Karena DAU milik umat Islam, maka seharusnya pihak Kemenag tidak bisa seenaknya membekukannya. Seharusnya ormas-ormas Islam menuntut agar dicairkan kembali, sebab dana tersebut milik umat Islam bukan milik pemerintah dan digunakan untuk kepentingan dakwah Islam, jadi tidak hanya untuk membangun masjid saja. Ketika zaman Menag Tarmizi Taher, DAU dibawah Yayasan dan pengawasannya dilakukan oleh 5 ormas Islam termasuk Muhammadiyah dan NU. DAU tidak boleh digunakan untuk membeli pesawat haji, sebab DAU milik umat Islam dan dipergunakan untuk kepentingan umat Islam. Selain DAU, Tarmizi Taher juga berjasa dalam pengembangan Sistim Komputerisasi Haji Terpadu (Siskohat).   
                   
Kontribusi

Setelah pensiun dari Menag,  Tarmizi Taher diangkat menjadi Duta Besar untuk Norwegia dan Islandia. Setelah itu  menjabat sebagai Ketua Umum Pimpinan Pusat Dewan Masjid Indonesia periode 2006 - 2012 dan Rektor Universitas Islam Az-Zahra di Jakarta periode 2004 - 2008.  Tarmizi Taher juga dianugerahi gelar Doktor Honoris Causa di bidang Dakwah oleh Universitas Islam Negeri Syarif Hidayatullah Jakarta.

Selama menjadi Sekjen (1987-1993) dan Menteri Agama Kabinet  Pembangunan  VI  (1993-1998), banyak kebijakan visioner dan terobosan lahir dari kepemimpinan Tarmizi. Taher. Selaku Menteri  Agama,  Tarmizi  Taher telah memberi  kontribusi  besar  bagi  umat  Islam  dan  pembangunan  kehidupan  beragama secara keseluruhan.
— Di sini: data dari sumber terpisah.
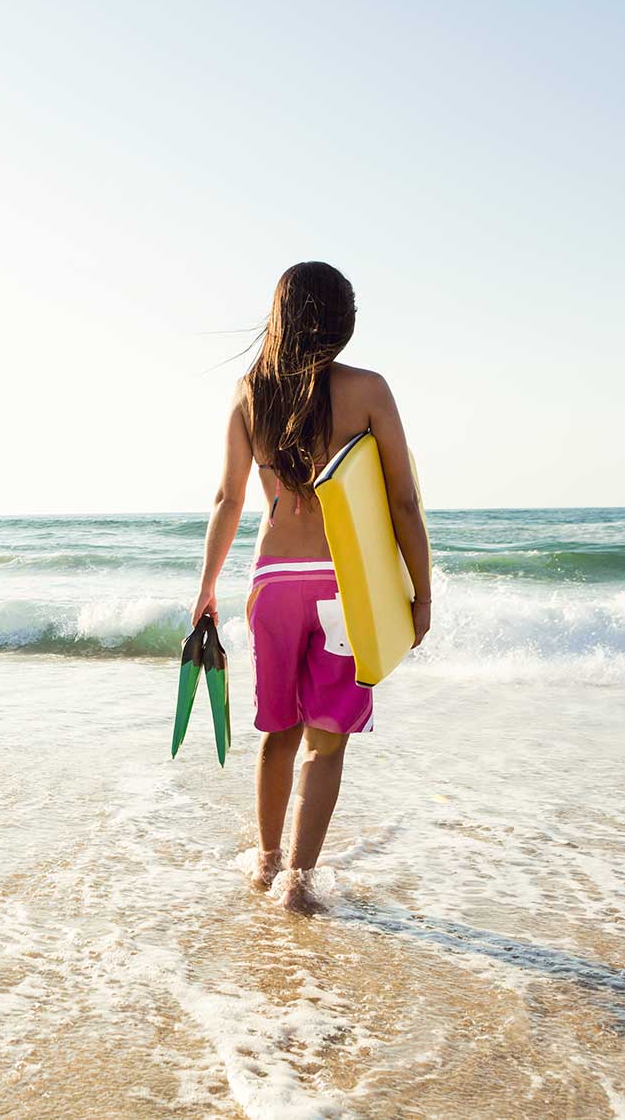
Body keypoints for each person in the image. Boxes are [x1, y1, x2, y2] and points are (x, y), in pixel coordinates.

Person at [190, 261, 432, 914]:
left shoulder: (249, 394)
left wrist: (207, 586)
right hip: (341, 586)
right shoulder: (368, 390)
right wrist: (421, 592)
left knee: (279, 731)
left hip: (272, 584)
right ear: (342, 323)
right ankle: (297, 881)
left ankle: (265, 862)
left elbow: (227, 498)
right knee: (326, 739)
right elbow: (404, 503)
Selain melahirkan  Sistem Komputerisasi  Haji  Terpadu  (Siskohat) dan membentuk Dana Abadi Umat (DAU), Tarmizi Taher juga sukses dalam  penataan  manajemen  penyelenggaraan  ibadah  haji.  Lahirnya  Mushaf  Istiqlal, Bayt al-Quran di Taman Mini Indonesia Indah (TMII) dan Museum Istiqlal yang diresmikan  Presiden  Soeharto  pada  Oktober  1993,  adalah  kenang-kenangan Tarmizi  Taher  sebagai  Menteri Agama.

Selain itu, jejak langkah Tarmizi Taher di  Kementerian  Agama  yang  tetap  dikenang  karena  tidak  ada  lagi  setelah tidak lagi menjabat adalah program diklat luar negeri ke  Amerika  Serikat  dan  Australia  untuk memperluas  wawasan  dan  memperkaya pengalaman  pejabat  eselon  I  dan  II  Kementerian Agama Pusat dan daerah di bidang Strategic Planning and Management. Dalam bidang pendidikan, pengembangan  mutu  IAIN  diupayakannya,  antara lain  lewat  program  kerjasama  Departe-men  Agama  dengan  Universitas  Leiden Belanda  mulai  1987  atau  lebih  dikenal dengan  INIS  (Indonesia-Netherlands  Co-operation  in  Islamic  Studies)  terutama untuk  para  dosen  IAIN.  Pembentukan STAIN (Sekolah Tinggi Agama Islam Negeri)  di  sejumlah  provinsi  juga  dicatat  sebagai  kebijakan  strategis  Menteri  Agama Tarmizi Taher. Dalam  pengangkatan  pejabat,  Tarmizi Taher  mengutamakan  integrasi  nasion\al  dan  bebas  dari  nepotisme  suku  maupun golongan.

Sementara konsepsi  pemikiran  dan  kebijakan, Tarmizi  Taher  tercatat berupaya  memperkuat  ukhuwah  Islamiyah dan  persatuan antar sesama organisasi Islam di Indonesia. Tarmizi Taher yang berasal dari lingkungan   Muhammadiyah, dikenal dekat  dengan  Nahdlatul  Ulama  (NU),  Al-Irsyad,  Persis,  Tarbiyah Islamiyah,  Dewan  Dakwah Islamiyah  Indonesia  (DDII) maupun  organisasi Islam lainnya.